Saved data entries

⟨

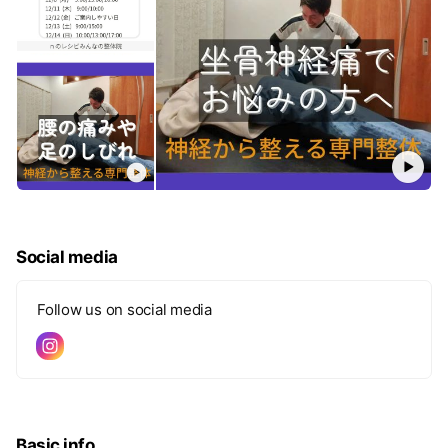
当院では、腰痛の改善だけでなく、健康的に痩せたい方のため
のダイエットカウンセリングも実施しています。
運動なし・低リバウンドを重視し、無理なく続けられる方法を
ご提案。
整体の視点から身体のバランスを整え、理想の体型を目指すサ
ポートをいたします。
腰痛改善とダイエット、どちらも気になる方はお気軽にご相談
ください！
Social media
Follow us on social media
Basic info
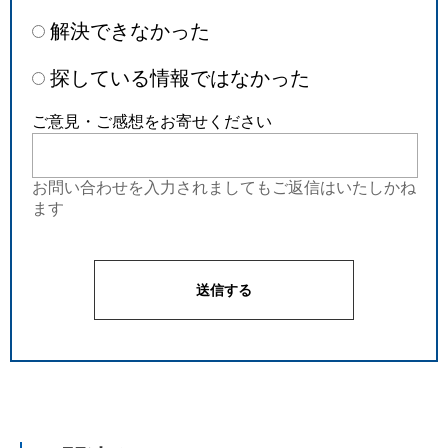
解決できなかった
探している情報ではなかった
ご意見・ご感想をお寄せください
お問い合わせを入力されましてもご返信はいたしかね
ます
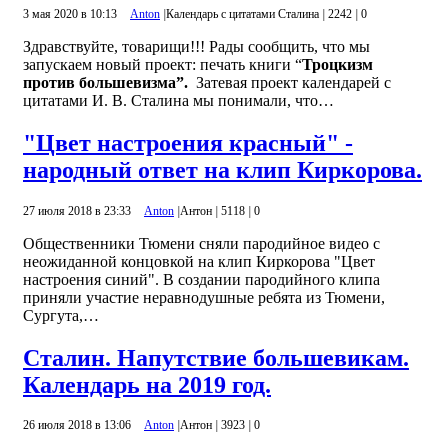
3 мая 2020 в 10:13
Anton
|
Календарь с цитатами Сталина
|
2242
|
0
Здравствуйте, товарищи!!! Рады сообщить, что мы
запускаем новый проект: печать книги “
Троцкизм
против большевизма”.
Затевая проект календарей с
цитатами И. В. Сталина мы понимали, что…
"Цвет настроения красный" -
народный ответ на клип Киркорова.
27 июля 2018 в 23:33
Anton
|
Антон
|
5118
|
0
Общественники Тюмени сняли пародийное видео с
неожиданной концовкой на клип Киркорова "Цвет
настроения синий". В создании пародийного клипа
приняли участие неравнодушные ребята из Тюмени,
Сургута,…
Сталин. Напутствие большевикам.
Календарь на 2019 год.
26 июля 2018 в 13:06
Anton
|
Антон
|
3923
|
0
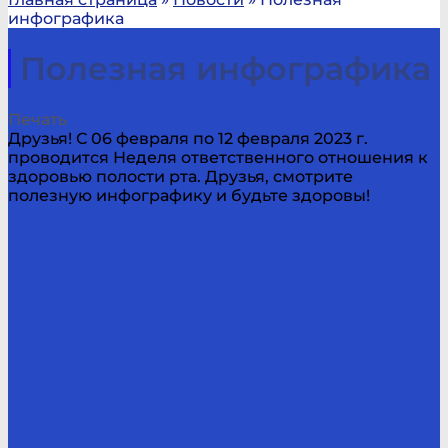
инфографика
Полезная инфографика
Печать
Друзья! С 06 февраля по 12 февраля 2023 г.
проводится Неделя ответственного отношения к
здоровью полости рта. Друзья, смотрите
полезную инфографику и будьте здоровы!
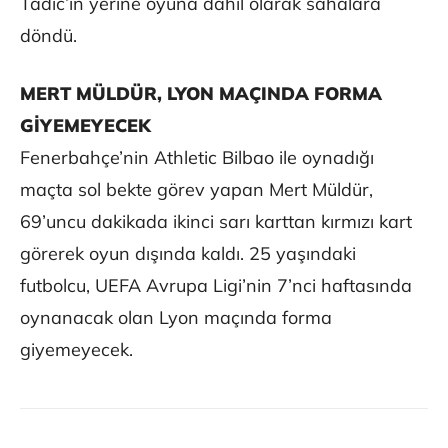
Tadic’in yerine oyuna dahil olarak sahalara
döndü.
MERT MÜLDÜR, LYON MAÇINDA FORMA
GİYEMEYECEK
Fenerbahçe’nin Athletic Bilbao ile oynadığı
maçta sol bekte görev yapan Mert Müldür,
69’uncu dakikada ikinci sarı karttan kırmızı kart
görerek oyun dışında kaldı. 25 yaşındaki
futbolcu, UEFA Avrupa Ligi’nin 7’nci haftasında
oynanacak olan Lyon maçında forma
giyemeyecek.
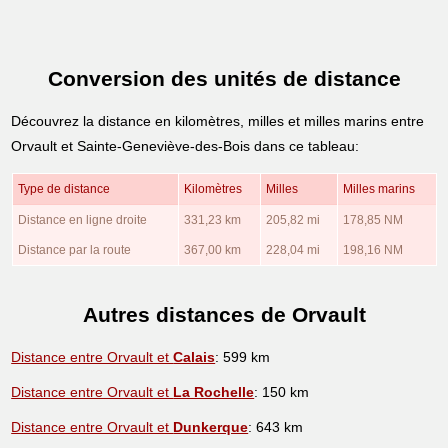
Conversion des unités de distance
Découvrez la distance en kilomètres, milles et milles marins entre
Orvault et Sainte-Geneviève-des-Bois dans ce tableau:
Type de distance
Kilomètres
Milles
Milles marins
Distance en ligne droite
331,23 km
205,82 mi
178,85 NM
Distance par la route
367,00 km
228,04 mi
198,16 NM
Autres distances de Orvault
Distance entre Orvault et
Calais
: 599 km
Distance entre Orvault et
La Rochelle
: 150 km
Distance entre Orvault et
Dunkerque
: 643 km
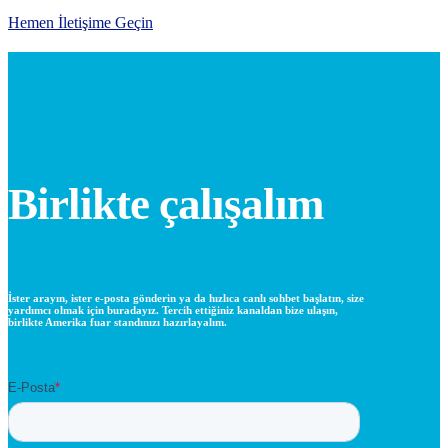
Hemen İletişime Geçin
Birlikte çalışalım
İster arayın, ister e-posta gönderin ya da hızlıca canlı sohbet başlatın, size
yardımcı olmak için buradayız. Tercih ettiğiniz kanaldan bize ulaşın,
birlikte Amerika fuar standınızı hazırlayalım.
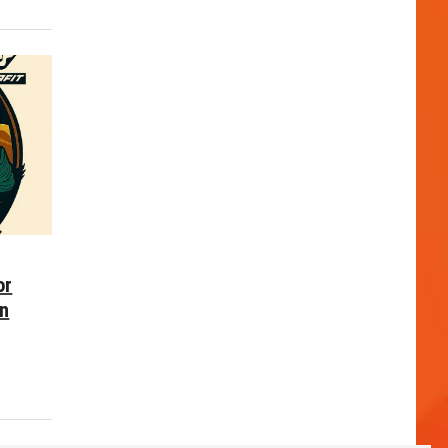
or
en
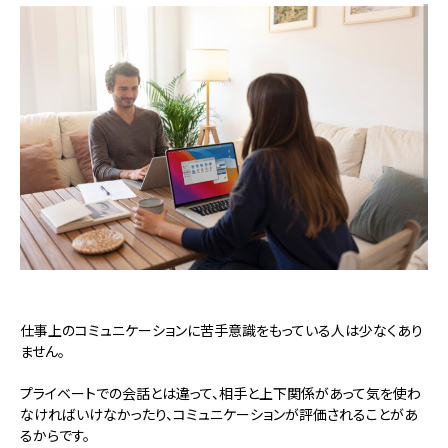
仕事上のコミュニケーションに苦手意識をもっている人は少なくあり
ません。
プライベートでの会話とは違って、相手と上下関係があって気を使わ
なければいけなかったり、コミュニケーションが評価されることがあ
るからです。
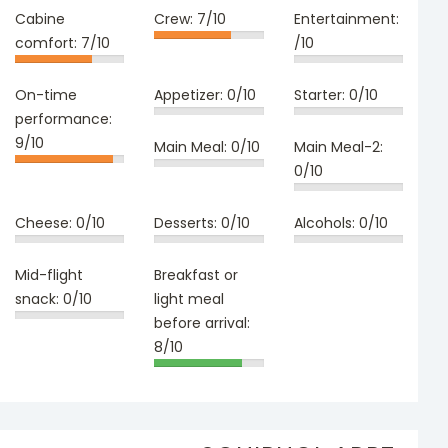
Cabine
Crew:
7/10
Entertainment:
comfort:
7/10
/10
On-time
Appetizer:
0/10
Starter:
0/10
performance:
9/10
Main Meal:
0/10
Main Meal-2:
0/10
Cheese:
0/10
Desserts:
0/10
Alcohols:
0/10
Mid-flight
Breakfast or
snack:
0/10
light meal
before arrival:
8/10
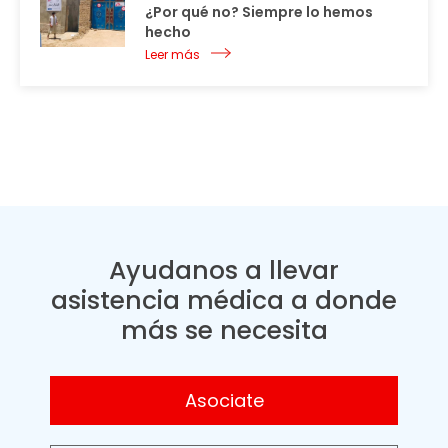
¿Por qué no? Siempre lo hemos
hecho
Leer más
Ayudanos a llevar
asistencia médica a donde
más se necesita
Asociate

⟩

Task brief: Pull every line with "marins" from the records.

Exercise answer:
Découvrez la distance en kilomètres, milles et milles marins entre
Milles marins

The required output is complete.